Research involving human and animal rights

In this post, we’ll cover the basics of natural language processing, dive into some of its techniques and also learn how NLP has benefited from recent advances in deep learning. In addition to substantially revising the representation of subevents, we increased the informativeness of the semantic predicates themselves and improved their consistency across classes. This effort included defining each predicate and its arguments and, where possible, relating them hierarchically in order for users to chose the appropriate level of meaning granularity for their needs. We also strove to connect classes that shared semantic aspects by reusing predicates wherever possible.
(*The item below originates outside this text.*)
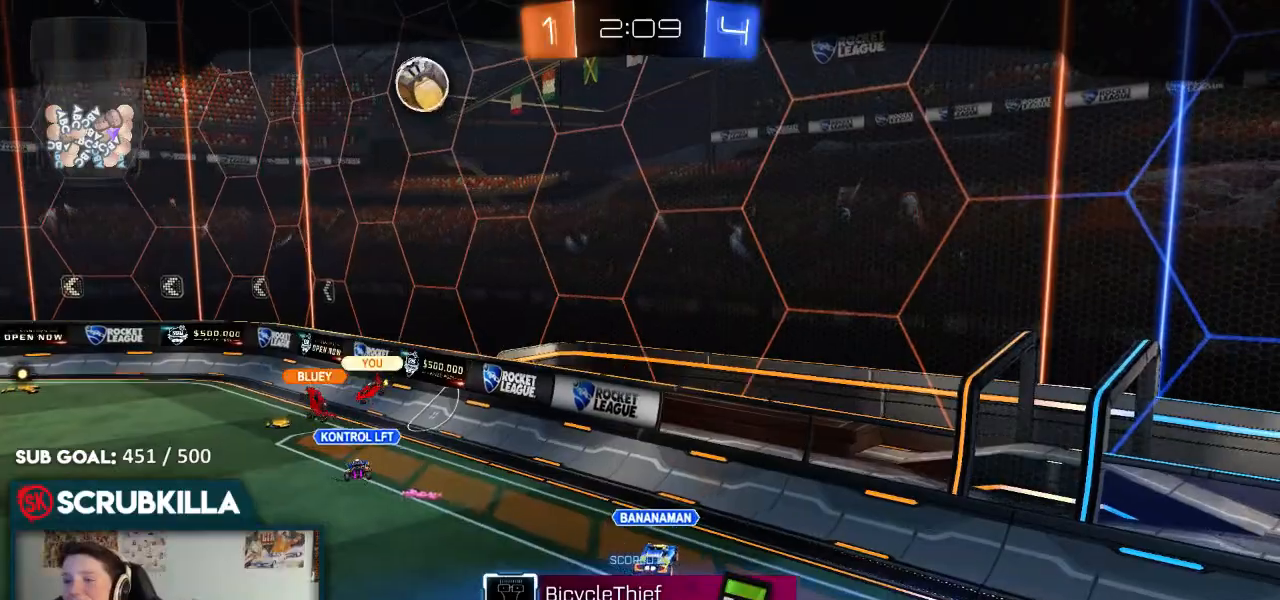
{"dt_ms": 500, "buttons": [], "left_stick": "center", "right_stick": "center", "events": [[33, "A", "down"], [133, "A", "up"]]}
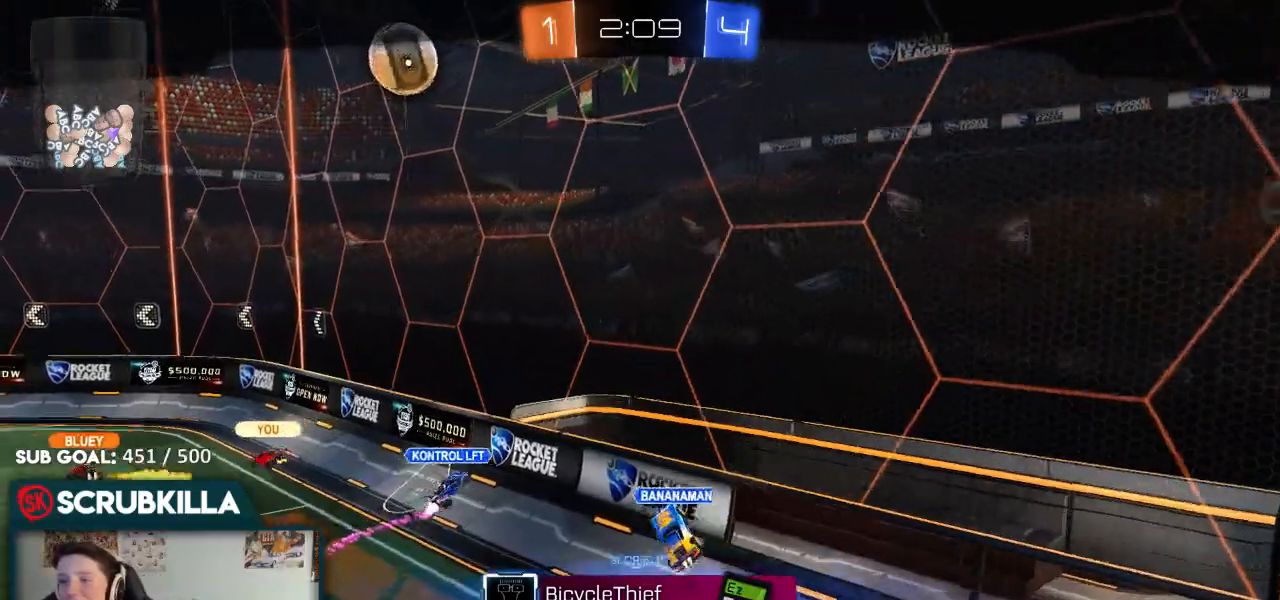
{"dt_ms": 500, "buttons": ["A"], "left_stick": "center", "right_stick": "center", "events": [[100, "A", "down"], [283, "A", "up"], [367, "A", "down"]]}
All these models aim to provide numerical representations of words that capture their meanings. This study obtains high-resolution PDF versions of the five English translations of The Analects through purchase and download. The first step entailed establishing preprocessing parameters, which included eliminating special symbols, converting capitalized words to lowercase, and sequentially reading the PDF file whilst preserving the English text. Subsequently, this study aligned the cleaned texts of the translations by Lau, Legge, Jennings, Slingerland, and Watson at the sentence level to construct a parallel corpus.

From readers cognitive enhancement perspective, this approach can significantly improve readers’ understanding and reading fluency, thus enhancing reading efficiency. As discussed above, as a broad coverage verb lexicon with detailed syntactic and semantic information, VerbNet has already been used in various NLP tasks, primarily as an aid to semantic role labeling or ensuring broad syntactic coverage for a parser. The richer and more coherent representations described in this article offer opportunities for additional types of downstream applications that focus more on the semantic consequences of an event. However, the clearest demonstration of the coverage and accuracy of the revised semantic representations can be found in the Lexis system (Kazeminejad et al., 2021) described in more detail below.

The brittleness of deep learning systems is revealed in their inability to generalize to new domains and their reliance on massive amounts of data—much more than human beings need—to become fluent in a language. The idea of directly incorporating linguistic knowledge into these systems is being explored in several ways. Our effort to contribute to this goal has been to supply a large repository of semantic representations linked to the syntactic structures and classes of verbs in VerbNet. Although VerbNet has been successfully used in NLP in many ways, its original semantic representations had rarely been incorporated into NLP systems (Zaenen et al., 2008; Narayan-Chen et al., 2017). We have described here our extensive revisions of those representations using the Dynamic Event Model of the Generative Lexicon, which we believe has made them more expressive and potentially more useful for natural language understanding. Another significant change to the semantic representations in GL-VerbNet was overhauling the predicates themselves, including their definitions and argument slots.

search

This representation follows the GL model by breaking down the transition into a process and several states that trace the phases of the event. • Subevents related within a representation for causality, nlp semantics temporal sequence and, where appropriate, aspect. In Classic VerbNet, the semantic form implied that the entire atomic event is caused by an Agent, i.e., cause(Agent, E), as seen in 4.